Search code examples
scalaapache-sparkapache-spark-sqlaggregate-functionsapache-spark-ml

How to define a custom aggregation function to sum a column of Vectors?


I have a DataFrame of two columns, ID of type Int and Vec of type Vector (org.apache.spark.mllib.linalg.Vector).

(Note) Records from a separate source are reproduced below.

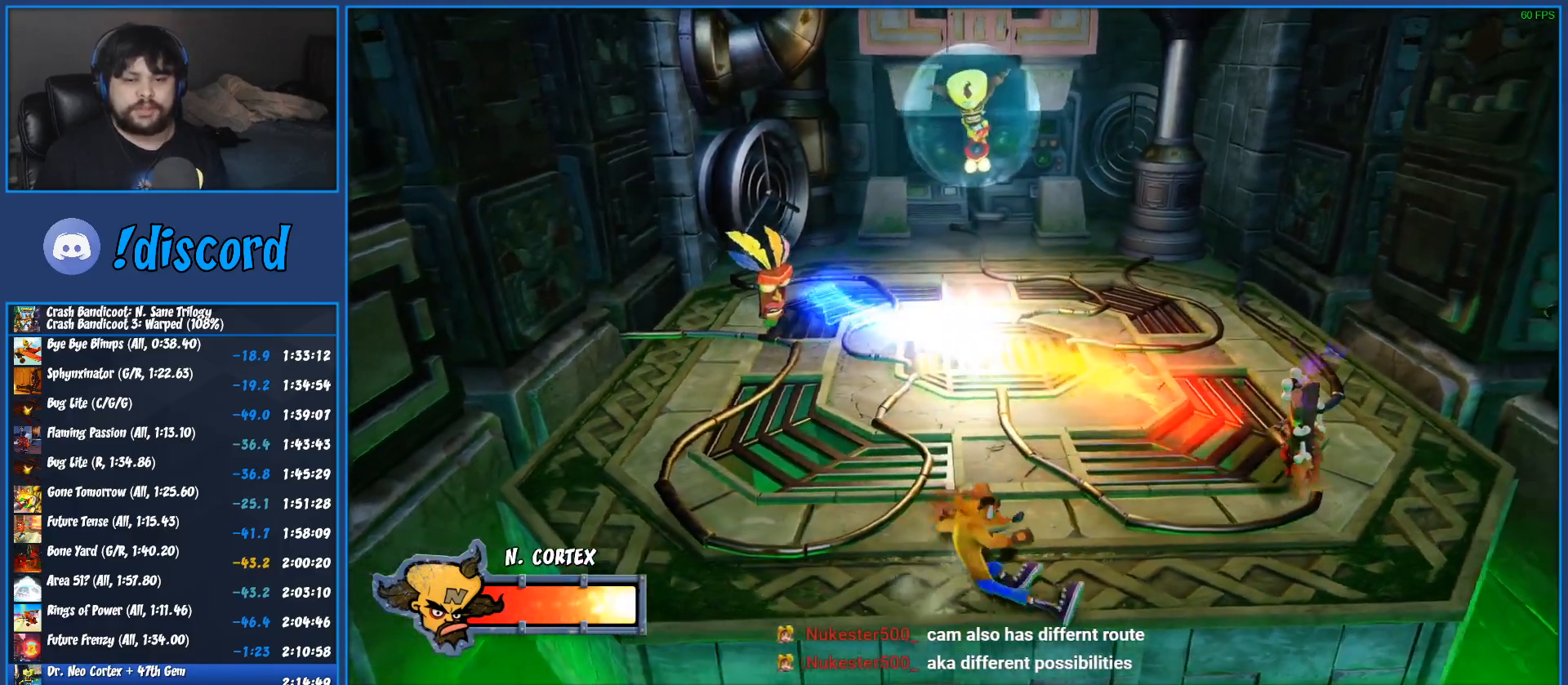
{"dt_ms": 500, "buttons": [], "left_stick": "down-right", "button_events": [[33, "R1", "up"], [117, "SQUARE", "up"]]}
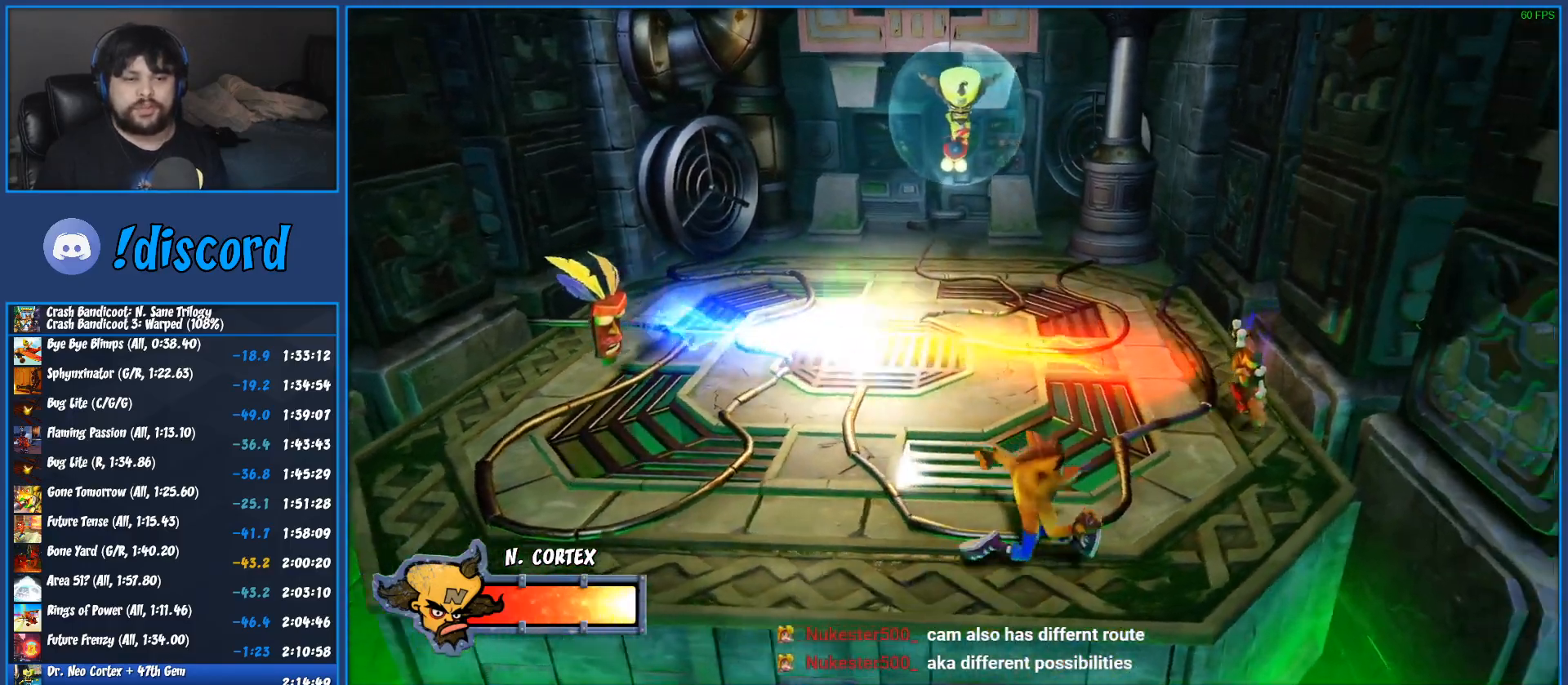
{"dt_ms": 500, "buttons": ["CROSS", "R1"], "left_stick": "left", "button_events": [[250, "R1", "down"], [417, "CROSS", "down"]]}
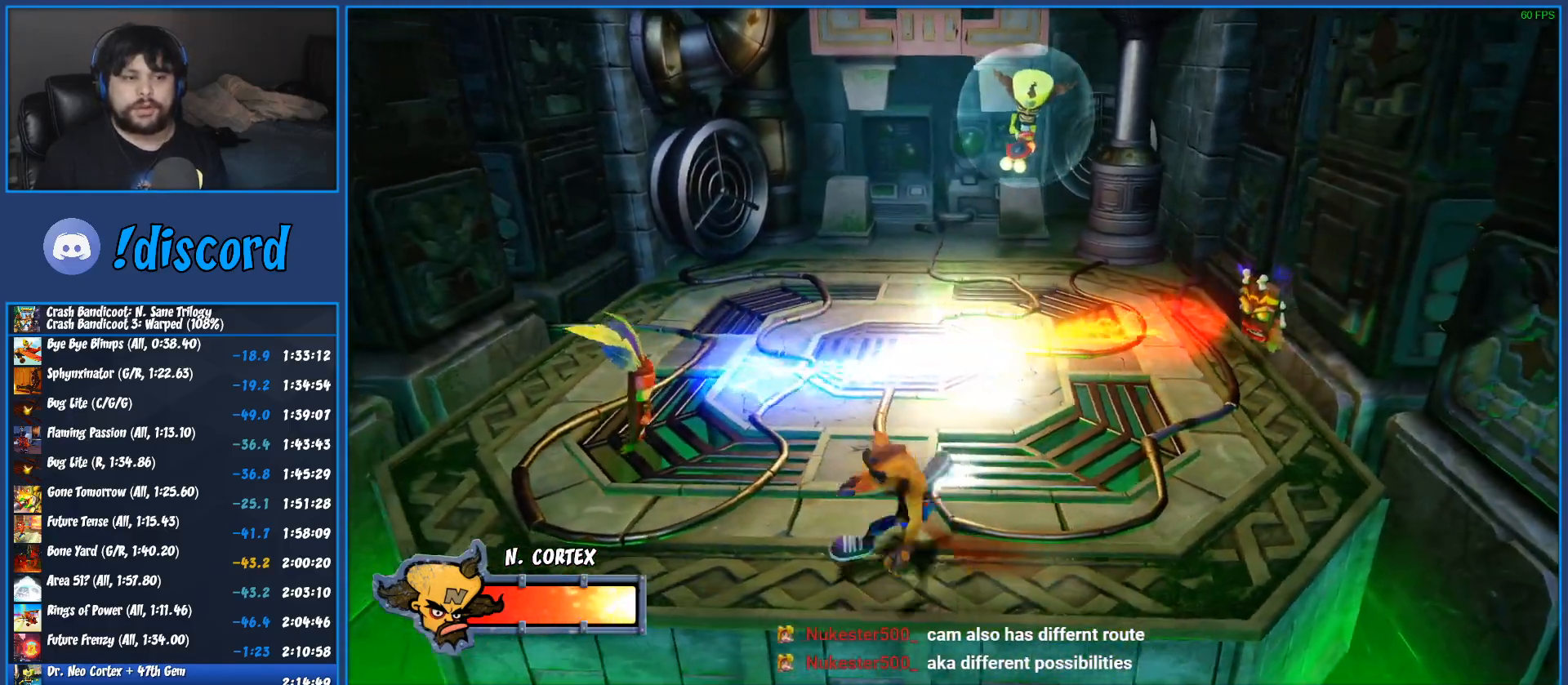
{"dt_ms": 500, "buttons": ["CROSS", "SQUARE"], "left_stick": "left", "button_events": [[100, "CROSS", "up"], [100, "R1", "up"], [200, "CROSS", "down"], [283, "SQUARE", "down"]]}
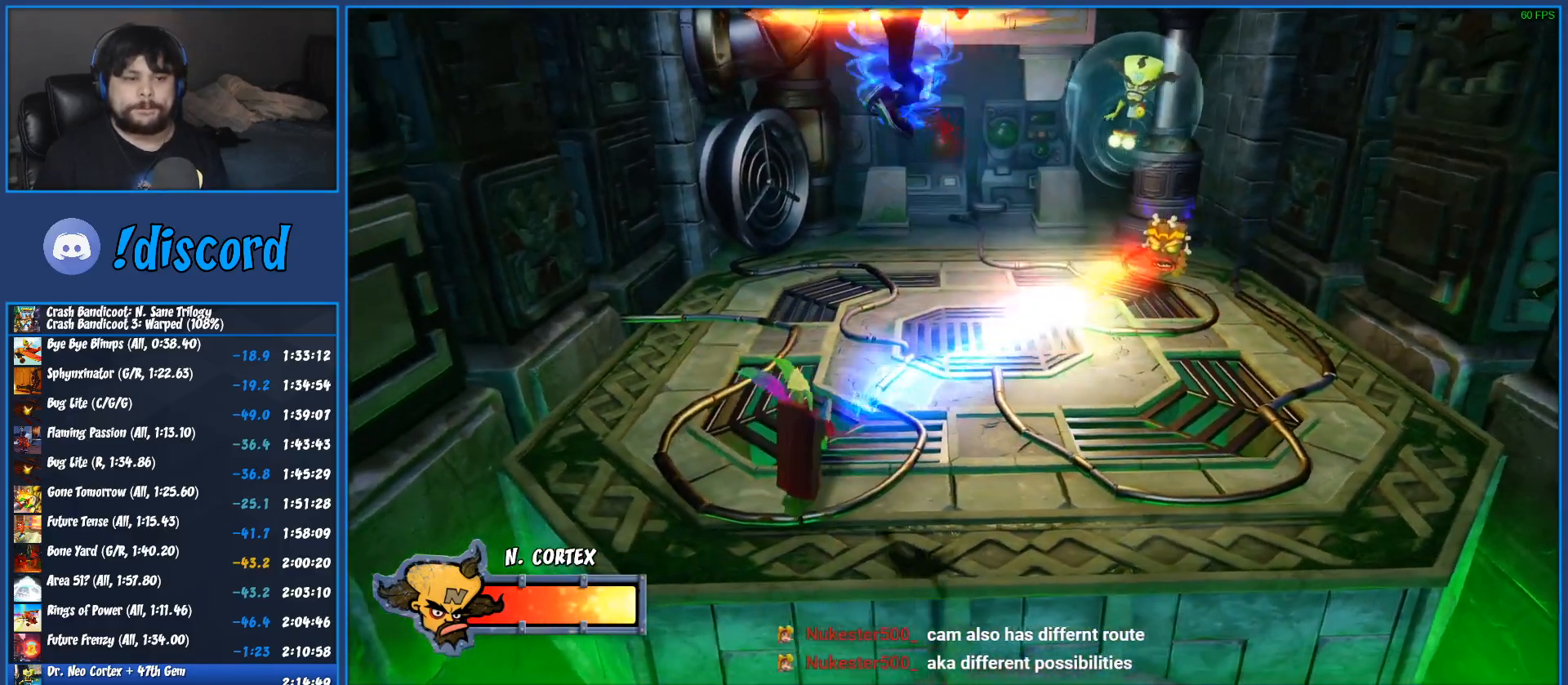
{"dt_ms": 500, "buttons": [], "left_stick": "down-left", "button_events": [[117, "CROSS", "up"], [117, "SQUARE", "up"]]}
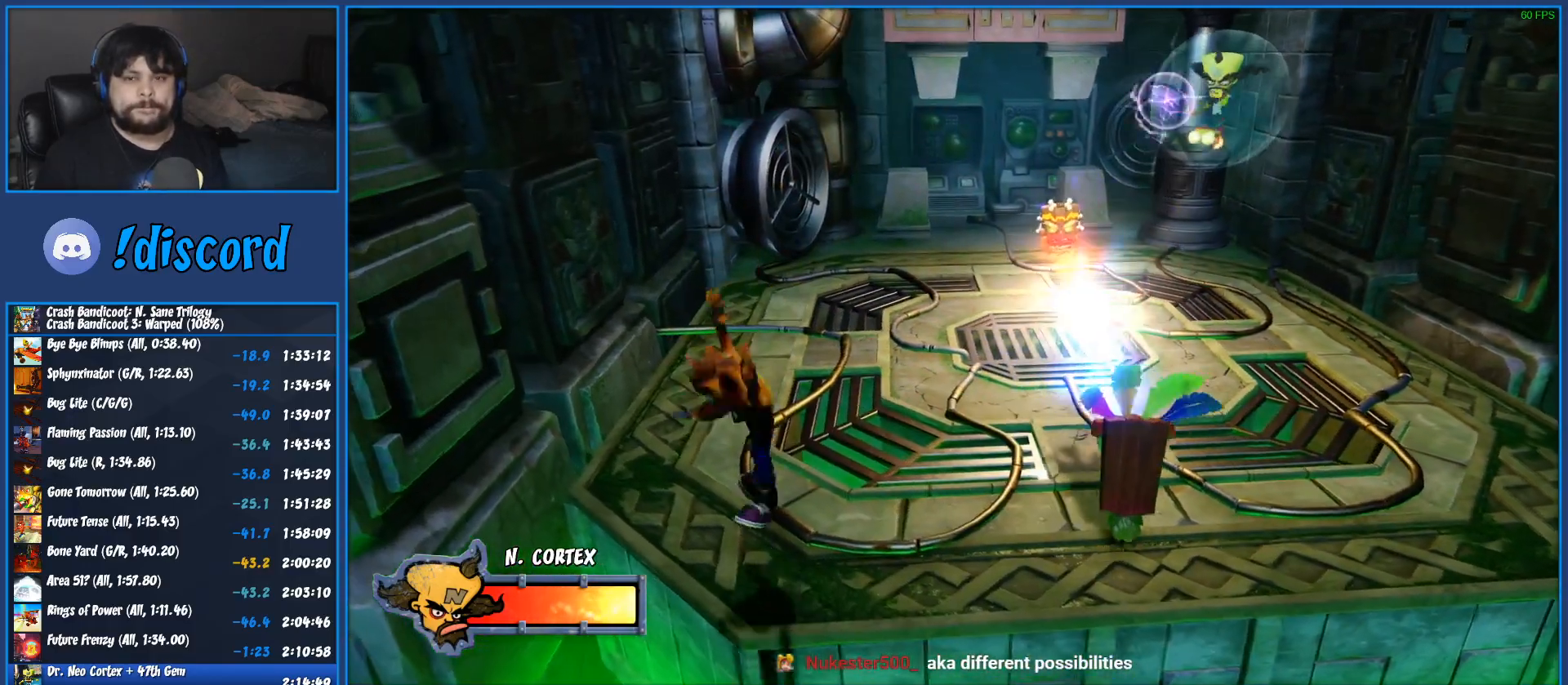
{"dt_ms": 500, "buttons": ["R1"], "left_stick": "down-right", "button_events": [[483, "R1", "down"]]}
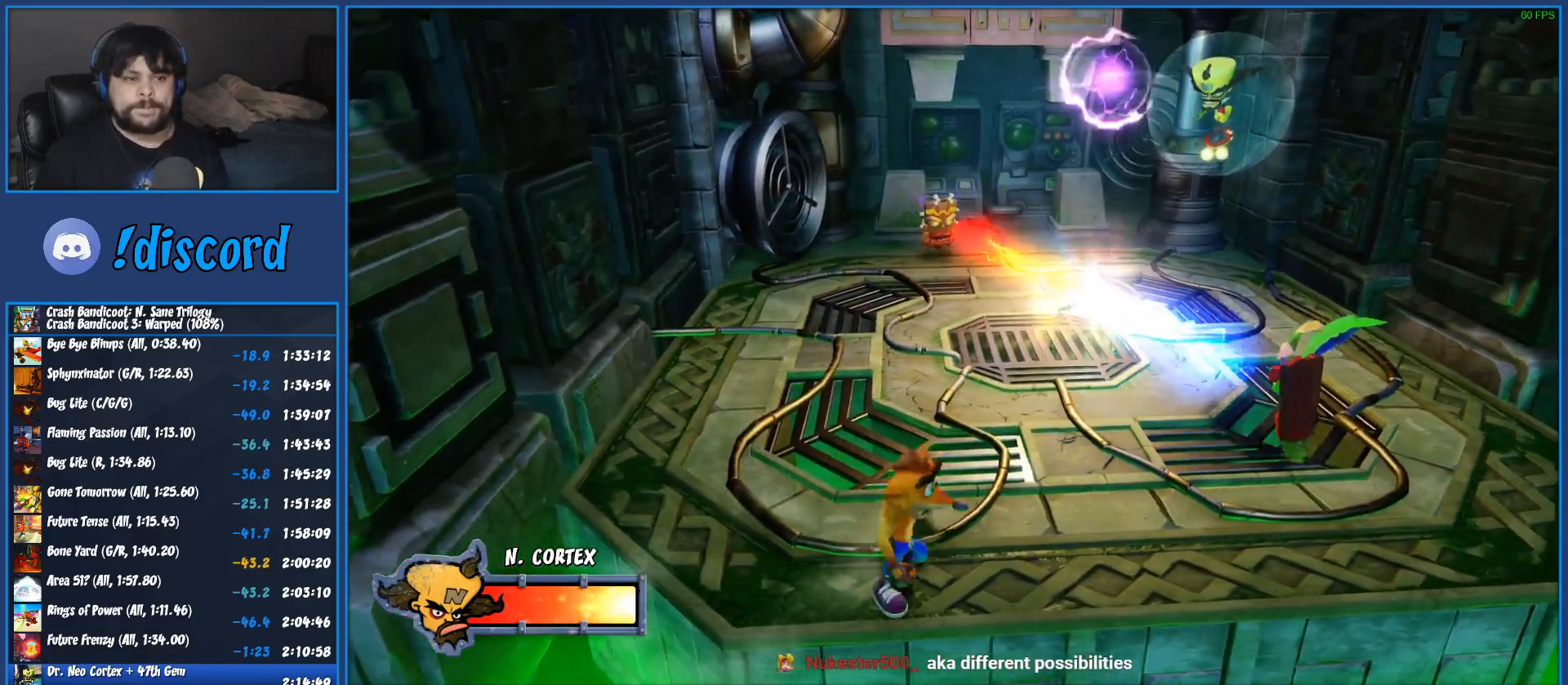
{"dt_ms": 500, "buttons": [], "left_stick": "right", "button_events": [[133, "R1", "up"], [217, "SQUARE", "down"], [400, "SQUARE", "up"]]}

The DataFrame looks like follow:

ID,Vec
1,[0,0,5]
1,[4,0,1]
1,[1,2,1]
2,[7,5,0]
2,[3,3,4]
3,[0,8,1]
3,[0,0,1]
3,[7,7,7]
....

I would like to do a groupBy($"ID") then apply an aggregation on the rows inside each group by summing the vectors.

The desired output of the above example would be:

ID,SumOfVectors
1,[5,2,7]
2,[10,8,4]
3,[7,15,9]
...

The available aggregation functions will not work, e.g. df.groupBy($"ID").agg(sum($"Vec") will lead to an ClassCastException.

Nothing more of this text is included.